» What the task requires: For the records below, copy exactly the span that begins at the line containing "left wrist: (72, 238)" and stops after the line containing "left ankle: (33, 146)", minus any pictures.
━━ Information provided ━━
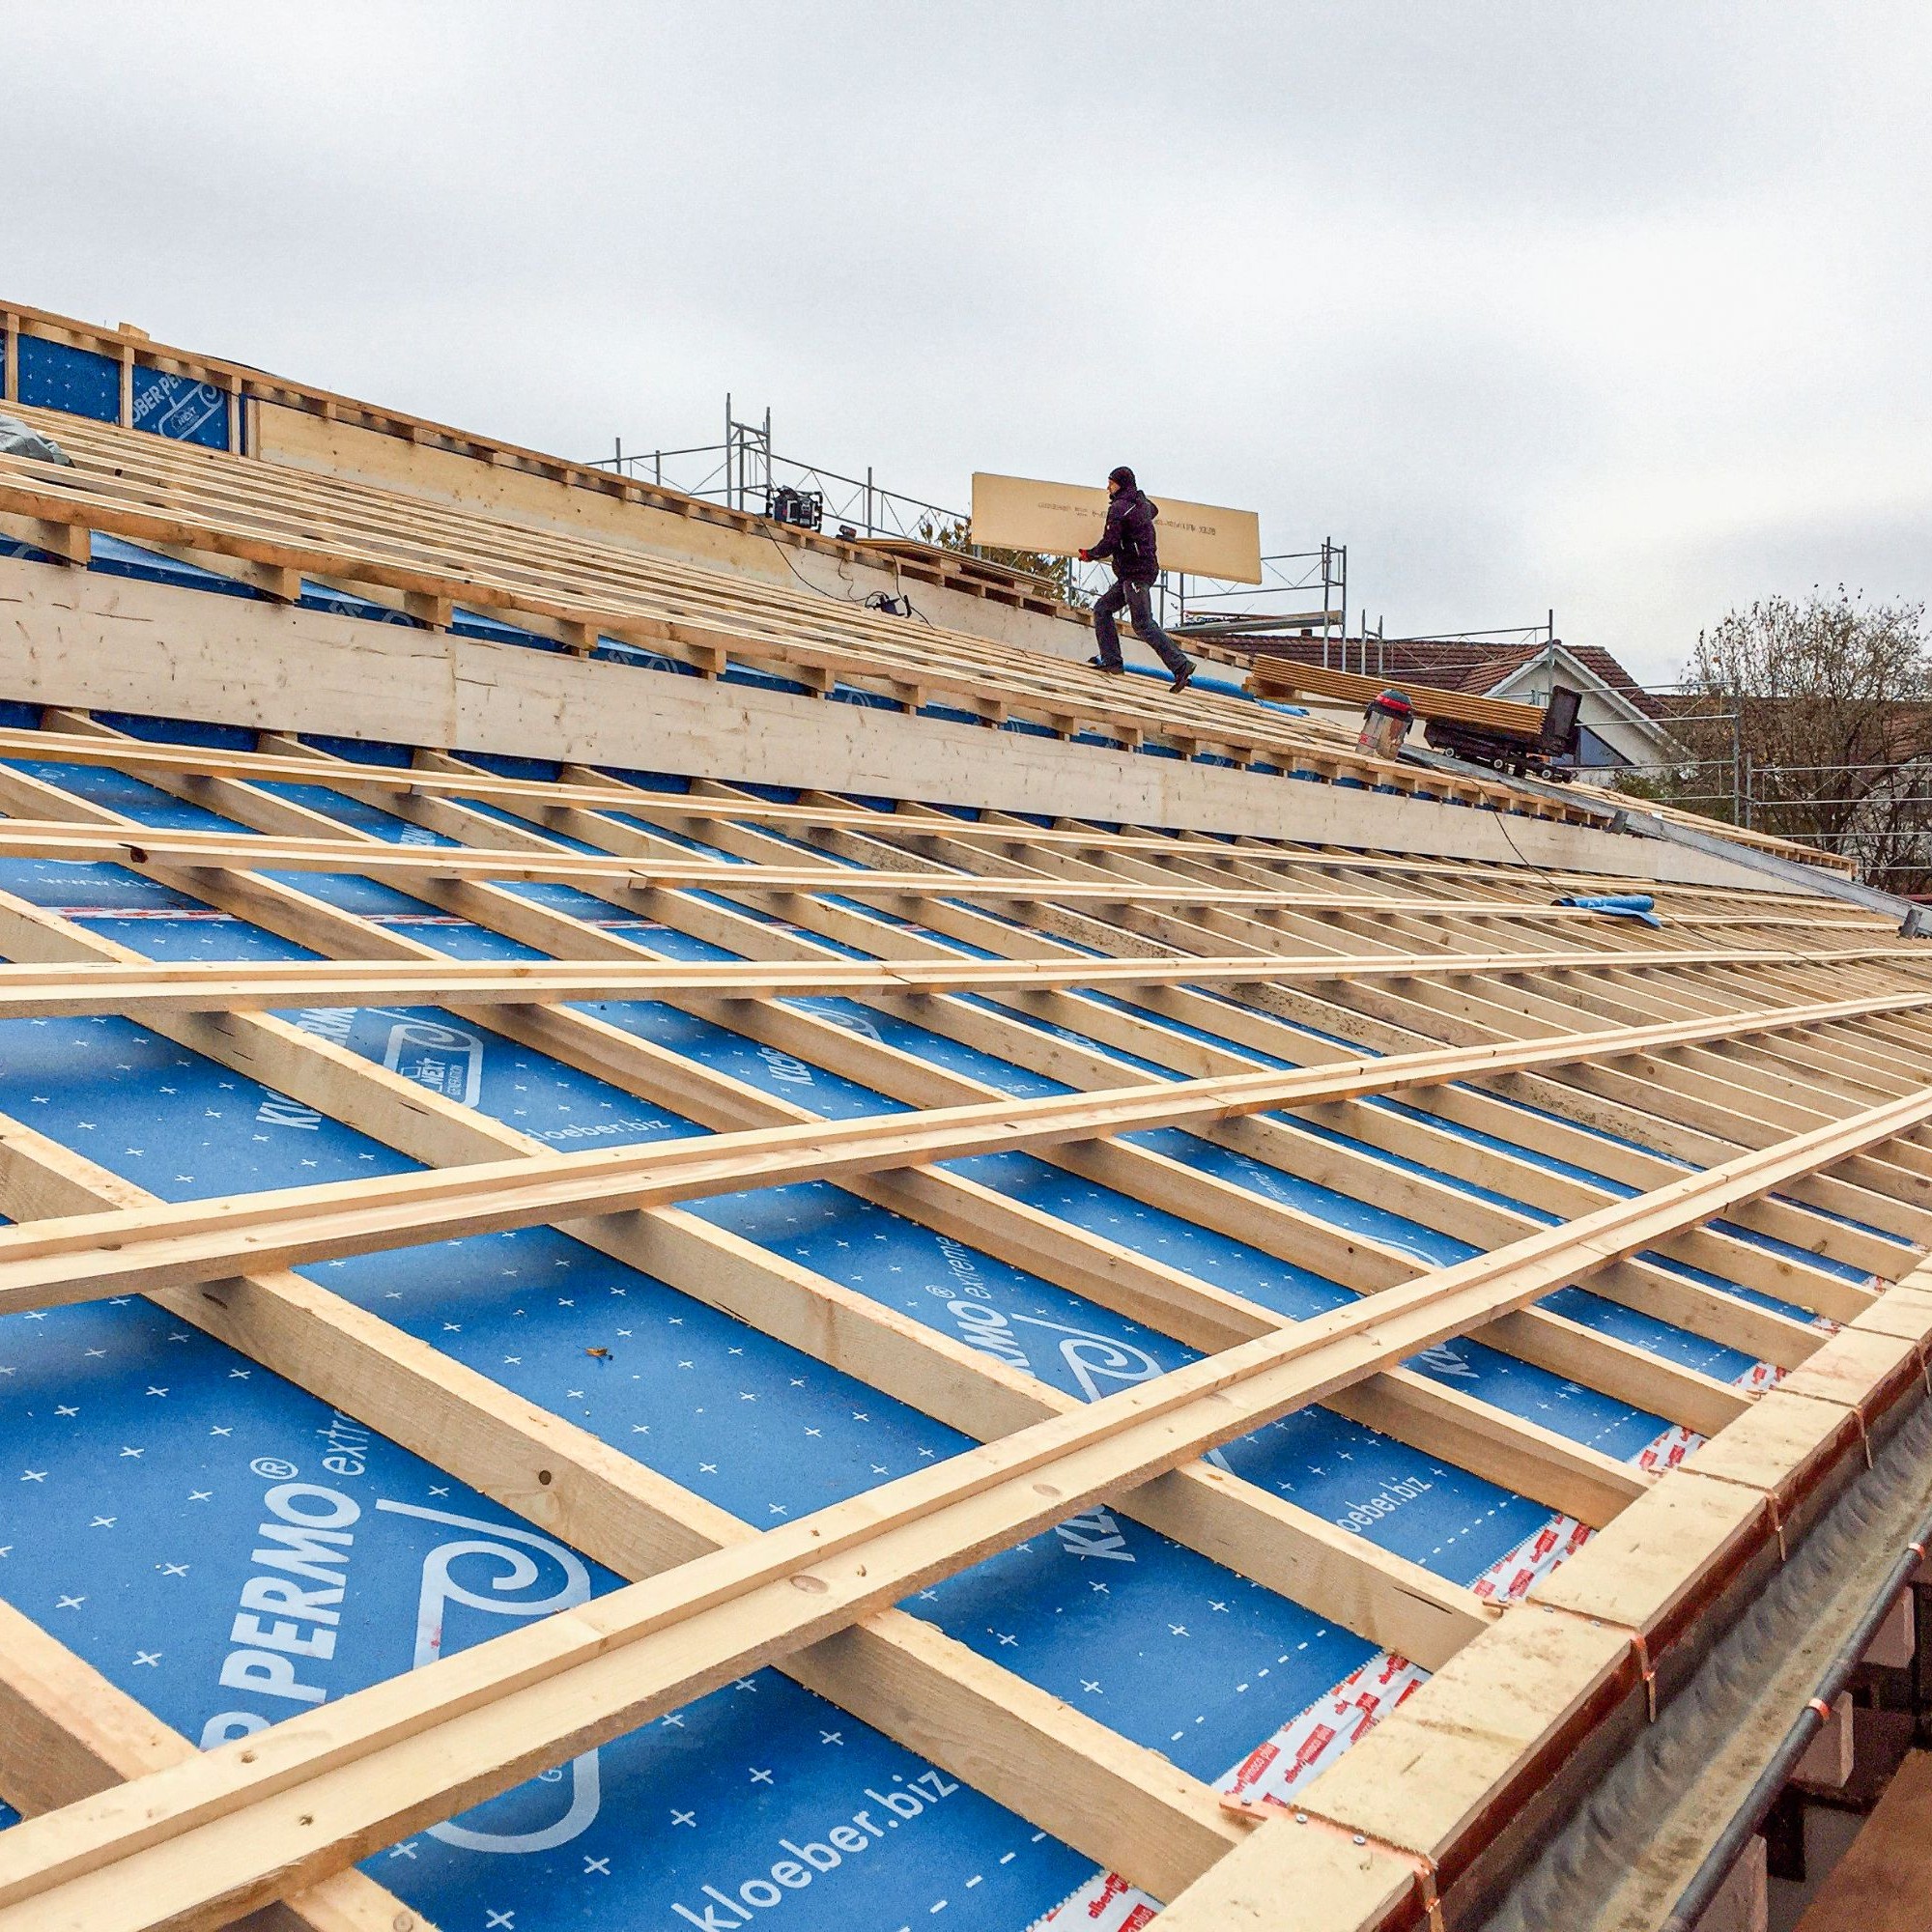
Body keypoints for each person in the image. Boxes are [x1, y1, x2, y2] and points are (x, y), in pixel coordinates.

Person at [1078, 466, 1195, 694]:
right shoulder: (1141, 504)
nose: (1107, 488)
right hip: (1134, 573)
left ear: (1120, 485)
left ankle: (1181, 666)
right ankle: (1112, 663)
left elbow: (1109, 543)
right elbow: (1154, 510)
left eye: (1111, 484)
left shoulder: (1119, 510)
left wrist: (1089, 554)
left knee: (1142, 623)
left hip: (1136, 574)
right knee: (1102, 609)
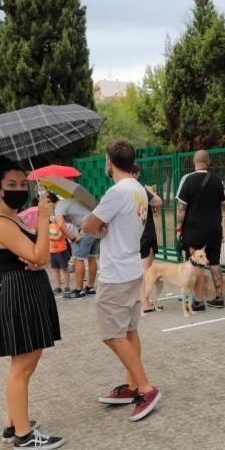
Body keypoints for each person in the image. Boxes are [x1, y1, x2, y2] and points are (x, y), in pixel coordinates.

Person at [0, 156, 64, 450]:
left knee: (23, 366)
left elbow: (34, 255)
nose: (19, 189)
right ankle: (23, 436)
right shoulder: (1, 222)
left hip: (28, 290)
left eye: (22, 183)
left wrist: (34, 253)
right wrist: (44, 219)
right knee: (22, 367)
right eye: (11, 185)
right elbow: (40, 257)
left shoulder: (14, 219)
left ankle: (13, 424)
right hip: (20, 295)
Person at [81, 139, 161, 422]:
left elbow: (88, 225)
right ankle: (130, 385)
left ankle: (145, 387)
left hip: (115, 273)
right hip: (130, 268)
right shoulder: (139, 189)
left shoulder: (117, 192)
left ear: (109, 162)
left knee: (112, 334)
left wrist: (96, 226)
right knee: (128, 330)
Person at [175, 149, 225, 311]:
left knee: (197, 265)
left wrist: (178, 228)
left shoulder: (188, 180)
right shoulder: (217, 180)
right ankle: (219, 297)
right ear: (208, 162)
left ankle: (198, 301)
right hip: (215, 229)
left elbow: (181, 208)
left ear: (194, 162)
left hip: (194, 230)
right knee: (215, 262)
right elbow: (220, 203)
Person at [132, 164, 163, 314]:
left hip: (136, 233)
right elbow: (158, 201)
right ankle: (145, 303)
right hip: (146, 234)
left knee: (144, 269)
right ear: (135, 174)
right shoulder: (140, 189)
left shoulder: (124, 190)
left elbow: (152, 206)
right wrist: (150, 192)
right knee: (147, 270)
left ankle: (146, 300)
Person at [55, 196, 97, 299]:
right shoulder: (71, 201)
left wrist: (72, 238)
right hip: (97, 224)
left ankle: (79, 290)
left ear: (50, 202)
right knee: (92, 257)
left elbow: (60, 225)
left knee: (79, 258)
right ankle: (90, 288)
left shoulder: (59, 206)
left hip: (88, 226)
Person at [47, 195, 72, 296]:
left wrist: (50, 238)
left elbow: (59, 236)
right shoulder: (49, 225)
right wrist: (50, 239)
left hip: (61, 250)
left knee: (64, 269)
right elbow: (45, 235)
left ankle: (66, 286)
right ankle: (58, 286)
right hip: (52, 251)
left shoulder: (62, 225)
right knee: (55, 269)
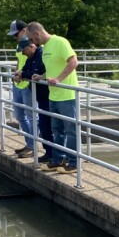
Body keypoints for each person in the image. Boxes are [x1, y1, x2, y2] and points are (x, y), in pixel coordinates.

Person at [25, 22, 78, 173]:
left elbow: (73, 62)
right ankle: (58, 159)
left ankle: (73, 162)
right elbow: (52, 68)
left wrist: (59, 79)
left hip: (66, 95)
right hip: (53, 95)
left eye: (32, 39)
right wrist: (41, 76)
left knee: (70, 130)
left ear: (37, 34)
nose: (32, 43)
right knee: (57, 129)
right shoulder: (45, 47)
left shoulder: (60, 42)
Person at [18, 36, 54, 162]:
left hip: (47, 95)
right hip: (40, 95)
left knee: (50, 125)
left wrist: (23, 75)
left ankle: (55, 154)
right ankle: (49, 153)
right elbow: (26, 70)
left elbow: (37, 72)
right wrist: (21, 73)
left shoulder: (41, 54)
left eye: (24, 50)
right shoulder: (31, 57)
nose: (23, 53)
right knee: (44, 125)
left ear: (32, 46)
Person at [7, 20, 35, 158]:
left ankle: (33, 146)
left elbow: (33, 62)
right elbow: (19, 60)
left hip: (27, 84)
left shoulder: (32, 44)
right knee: (19, 115)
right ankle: (29, 143)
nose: (14, 37)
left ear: (24, 30)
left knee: (31, 116)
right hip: (17, 83)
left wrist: (23, 74)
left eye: (16, 34)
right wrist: (16, 72)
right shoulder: (19, 45)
━━━
» Result of this exercise:
left wrist: (72, 238)
right hip: (97, 224)
left ankle: (79, 290)
left ear: (50, 202)
right knee: (92, 257)
left elbow: (60, 225)
left knee: (79, 258)
right ankle: (90, 288)
left shoulder: (59, 206)
left hip: (88, 226)
Person at [47, 195, 72, 296]:
left wrist: (50, 238)
left elbow: (59, 236)
right shoulder: (49, 225)
right wrist: (50, 239)
left hip: (61, 250)
left knee: (64, 269)
right elbow: (45, 235)
left ankle: (66, 286)
right ankle: (58, 286)
right hip: (52, 251)
left shoulder: (62, 225)
right knee: (55, 269)
Body keypoints for each person in the image. Boxes are [x1, y1, x2, y2] and points are (x, y), in pixel coordinates.

Person at [25, 22, 78, 173]:
left elbow: (73, 62)
right ankle: (58, 159)
left ankle: (73, 162)
right elbow: (52, 68)
left wrist: (59, 79)
left hip: (66, 95)
right hip: (53, 95)
left eye: (32, 39)
right wrist: (41, 76)
left knee: (70, 130)
left ear: (37, 34)
nose: (32, 43)
right knee: (57, 129)
right shoulder: (45, 47)
left shoulder: (60, 42)
Person at [18, 36, 54, 162]:
left hip: (47, 95)
right hip: (40, 95)
left knee: (50, 125)
left wrist: (23, 75)
left ankle: (55, 154)
right ankle: (49, 153)
right elbow: (26, 70)
left elbow: (37, 72)
right wrist: (21, 73)
left shoulder: (41, 54)
left eye: (24, 50)
right shoulder: (31, 57)
nose: (23, 53)
right knee: (44, 125)
left ear: (32, 46)
Person at [7, 20, 35, 158]:
left ankle: (33, 146)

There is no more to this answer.